Overview
- Manufacturer: MG
- Production: 1931–1932 1,250 built
- Assembly: Abingdon-on-Thames, Berkshire, England

Body and chassis
- Class: sports car

Chronology
- Predecessor: none
- Successor: MG L-type Magna

= MG F-type =

The MG F-type (also known as the MG Magna) is a six-cylinder-engined car that was produced by MG from October 1931 to 1932. It was also known as the 12/70.

Looking for a car to fill the gap between the M-Type Midget and the 18/80, MG turned to another of the engines that had become available from William Morris's acquisition of Wolseley. This was the 1271 cc 6-cylinder version of the overhead camshaft engine used in the 1929 MG M type Midget and previously seen in the 1930 Wolseley Hornet and had dummy side covers to disguise its origins. Fitted with 1 in twin SU carburettors it produced 37.2 bhp at 4100 rpm at first, later increased to 47 bhp by revising the valve timing. Drive was to the rear wheels through a four-speed non-synchromesh gearbox of ENV manufacture. The chassis was a 10 in longer version of the one from the MG D-type with suspension by half-elliptic springs and Hartford friction shock absorbers all round with rigid front and rear axles. Wire wheels with 4.00 x 19 tyres and centre lock fixing were used. The car had a wheelbase of 94 in and a track of 42 in.

With its sloping radiator and long bonnet, the F-Type is capable of reaching 70 mi/h. 188 of the cars were supplied in chassis form to outside coachbuilders such as Abbey, Jarvis, Stiles and Windover.

==MG F==
The original F was restricted by only having 8-inch (200 mm) brake drums, which, with its 4-seat bodies, was not really adequate. Many F1 cars have subsequently been fitted with the larger F2 brakes.

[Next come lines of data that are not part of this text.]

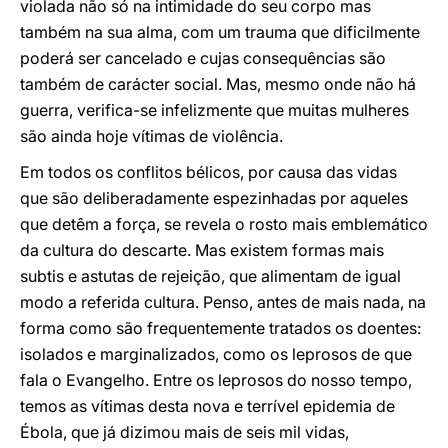
violada não só na intimidade do seu corpo mas
também na sua alma, com um trauma que dificilmente
poderá ser cancelado e cujas consequências são
também de carácter social. Mas, mesmo onde não há
guerra, verifica-se infelizmente que muitas mulheres
são ainda hoje vítimas de violência.
Em todos os conflitos bélicos, por causa das vidas
que são deliberadamente espezinhadas por aqueles
que detêm a força, se revela o rosto mais emblemático
da cultura do descarte. Mas existem formas mais
subtis e astutas de rejeição, que alimentam de igual
modo a referida cultura. Penso, antes de mais nada, na
forma como são frequentemente tratados os doentes:
isolados e marginalizados, como os leprosos de que
fala o Evangelho. Entre os leprosos do nosso tempo,
temos as vítimas desta nova e terrível epidemia de
Ébola, que já dizimou mais de seis mil vidas,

The four-seat tourer cost £250 and the Foursome coupé cost £289.

==MG F2==
Introduced in late 1932 the F2 was the open 2-seater car in the range. It also got much needed enhanced braking by fitting larger 12-inch (300 mm) drums all round. The body with straight-topped doors came from the J-Type Midget.

==MG F3==
The F3, also introduced in 1932, used the same brakes as the F2 but had the 4-seater tourer and Foursome Coupé bodies fitted. The engine cooling was improved by changing the cooling water flow.